The name determines everything else. A labourer has no claim to land, no access to credit, no standing to negotiate with banks or government. A farmer is a legal category that opens doors. Without it, you're invisible to the systems that could help you.
But women are doing most of the work already. Why hasn't that translated into power?
Because the work is gendered. Men got tractors and irrigation systems designed to reduce their labour. Women got nothing. Their tasks—weeding, transplanting, harvesting—were left as they were, labour-intensive and undervalued. Technology was never meant to ease their burden.
The numbers show women's participation in farming has nearly doubled in a decade.

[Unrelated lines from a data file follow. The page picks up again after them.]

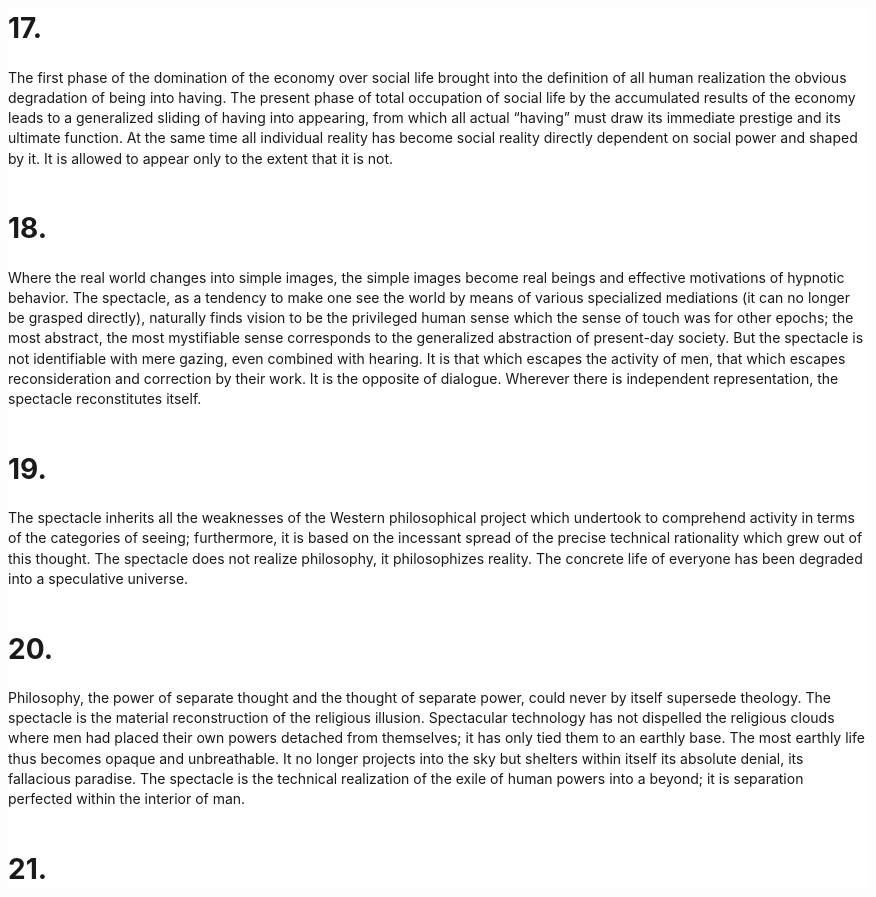 # 17.

The first phase of the domination of the economy over social life brought into
the definition of all human realization the obvious degradation of being into
having. The present phase of total occupation of social life by the accumulated
results of the economy leads to a generalized sliding of having into appearing,
from which all actual “having” must draw its immediate prestige and its
ultimate function. At the same time all individual reality has become social
reality directly dependent on social power and shaped by it. It is allowed to
appear only to the extent that it is not.

# 18.

Where the real world changes into simple images, the simple images become real
beings and effective motivations of hypnotic behavior. The spectacle, as a
tendency to make one see the world by means of various specialized mediations
(it can no longer be grasped directly), naturally finds vision to be the
privileged human sense which the sense of touch was for other epochs; the most
abstract, the most mystifiable sense corresponds to the generalized abstraction
of present-day society. But the spectacle is not identifiable with mere gazing,
even combined with hearing. It is that which escapes the activity of men, that
which escapes reconsideration and correction by their work. It is the opposite
of dialogue. Wherever there is independent representation, the spectacle
reconstitutes itself.

# 19.

The spectacle inherits all the weaknesses of the Western philosophical project
which undertook to comprehend activity in terms of the categories of seeing;
furthermore, it is based on the incessant spread of the precise technical
rationality which grew out of this thought. The spectacle does not realize
philosophy, it philosophizes reality. The concrete life of everyone has been
degraded into a speculative universe.

# 20.

Philosophy, the power of separate thought and the thought of separate power,
could never by itself supersede theology. The spectacle is the material
reconstruction of the religious illusion. Spectacular technology has not
dispelled the religious clouds where men had placed their own powers detached
from themselves; it has only tied them to an earthly base. The most earthly
life thus becomes opaque and unbreathable. It no longer projects into the sky
but shelters within itself its absolute denial, its fallacious paradise. The
spectacle is the technical realization of the exile of human powers into a
beyond; it is separation perfected within the interior of man.

# 21.
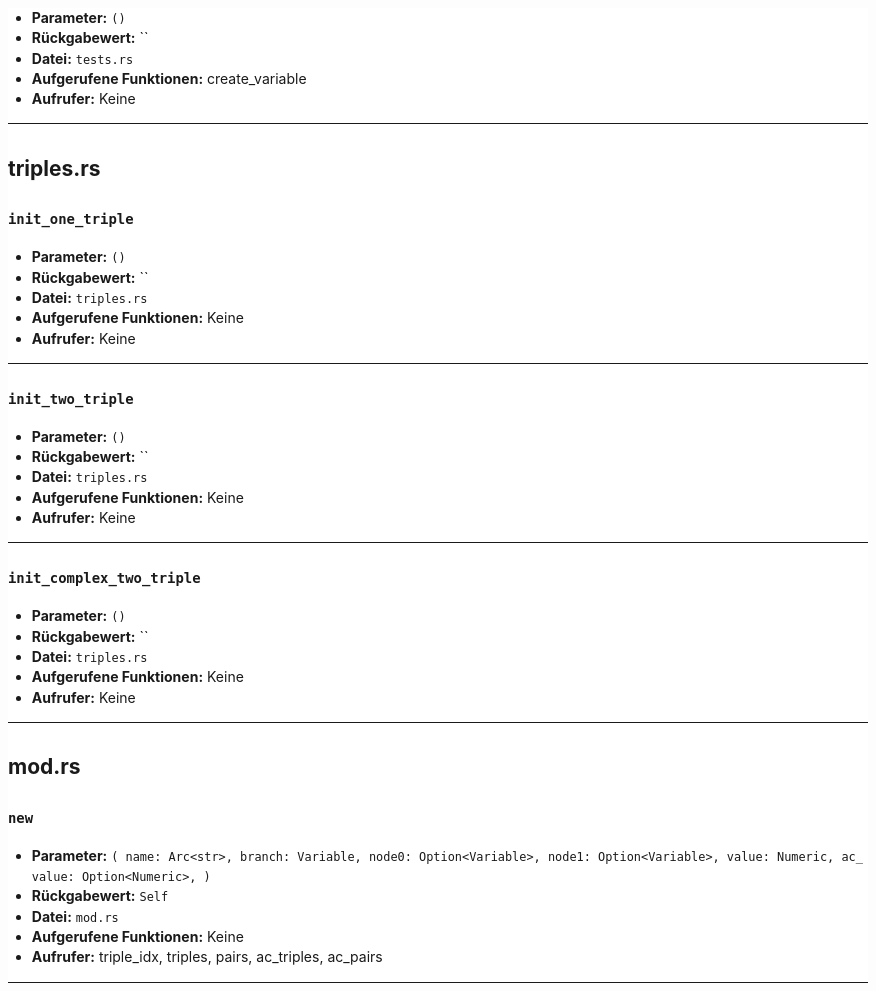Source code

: - **Parameter:** `()`
- **Rückgabewert:** ``
- **Datei:** `tests.rs`
- **Aufgerufene Funktionen:** create_variable
- **Aufrufer:** Keine

---

## triples.rs

### `init_one_triple`

- **Parameter:** `()`
- **Rückgabewert:** ``
- **Datei:** `triples.rs`
- **Aufgerufene Funktionen:** Keine
- **Aufrufer:** Keine

---

### `init_two_triple`

- **Parameter:** `()`
- **Rückgabewert:** ``
- **Datei:** `triples.rs`
- **Aufgerufene Funktionen:** Keine
- **Aufrufer:** Keine

---

### `init_complex_two_triple`

- **Parameter:** `()`
- **Rückgabewert:** ``
- **Datei:** `triples.rs`
- **Aufgerufene Funktionen:** Keine
- **Aufrufer:** Keine

---

## mod.rs

### `new`

- **Parameter:** `(
        name: Arc<str>,
        branch: Variable,
        node0: Option<Variable>,
        node1: Option<Variable>,
        value: Numeric,
        ac_value: Option<Numeric>,
    )`
- **Rückgabewert:** `Self`
- **Datei:** `mod.rs`
- **Aufgerufene Funktionen:** Keine
- **Aufrufer:** triple_idx, triples, pairs, ac_triples, ac_pairs

---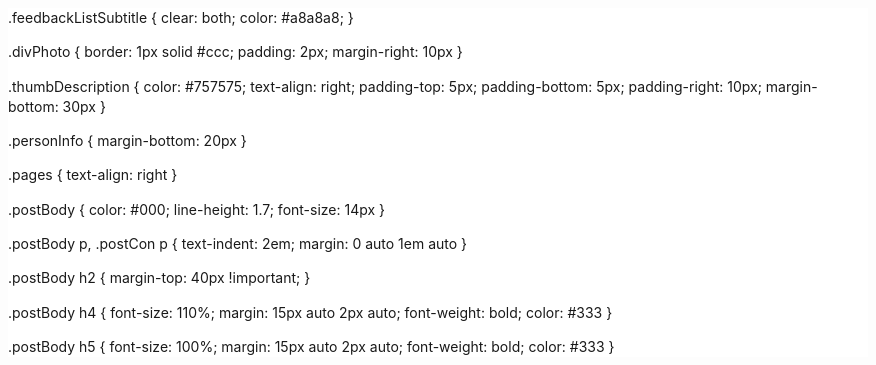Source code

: .feedbackListSubtitle {
    clear: both;
    color: #a8a8a8;
}

.divPhoto {
    border: 1px solid #ccc;
    padding: 2px;
    margin-right: 10px
}

.thumbDescription {
    color: #757575;
    text-align: right;
    padding-top: 5px;
    padding-bottom: 5px;
    padding-right: 10px;
    margin-bottom: 30px
}

.personInfo {
    margin-bottom: 20px
}

.pages {
    text-align: right
}

.postBody {
    color: #000;
    line-height: 1.7;
    font-size: 14px
}

.postBody p,
.postCon p {
    text-indent: 2em;
    margin: 0 auto 1em auto
}

.postBody h2 {
    margin-top: 40px !important;
}

.postBody h4 {
    font-size: 110%;
    margin: 15px auto 2px auto;
    font-weight: bold;
    color: #333
}

.postBody h5 {
    font-size: 100%;
    margin: 15px auto 2px auto;
    font-weight: bold;
    color: #333
}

That's dramatic. Why?
Men are leaving. They're migrating to cities for other work. Women stay behind and manage the farms. But the land is still registered in the men's names. So women do the work and the men hold the power, even from a distance.
What would the Maharashtra bill actually change?
It would let a woman be legally recognized as a farmer without owning land. That single shift opens access to credit, insurance, water rights, government schemes. For the first time, her work would have a legal name.
Is that enough?
It's a beginning. But laws don't enforce themselves. The real work is in the gram panchayats, the banks, the agricultural offices—getting women's names into the systems that actually distribute resources. That's where the distance between law and reality becomes clear.